→ Your task: Write out the lines starting at the one that holds "Комплект подшипника ступицы" and ending with the final line of the data, exactly and with no others.

→ Source records:
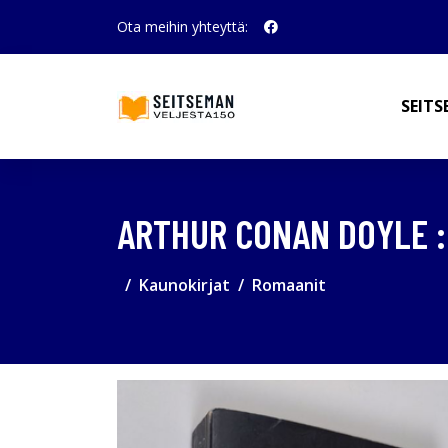
Ota meihin yhteyttä:
SEITS
ARTHUR CONAN DOYLE 
Kaunokirjat
Romaanit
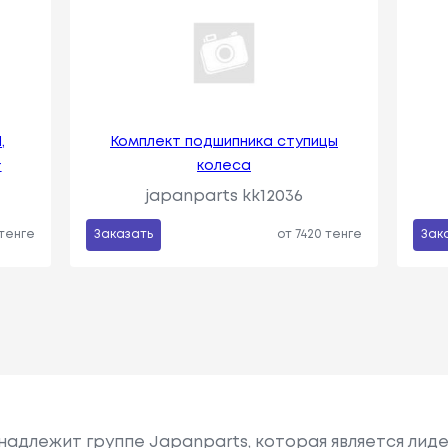
,
Комплект подшипника ступицы
#
колеса
japanparts kk12036
 тенге
Заказать
от 7420 тенге
Зак
надлежит группе Japanparts, которая является лид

→ Problem solution:
Комплект подшипника ступицы
#
колеса
japanparts kk12036
 тенге
Заказать
от 7420 тенге
Зак
надлежит группе Japanparts, которая является лид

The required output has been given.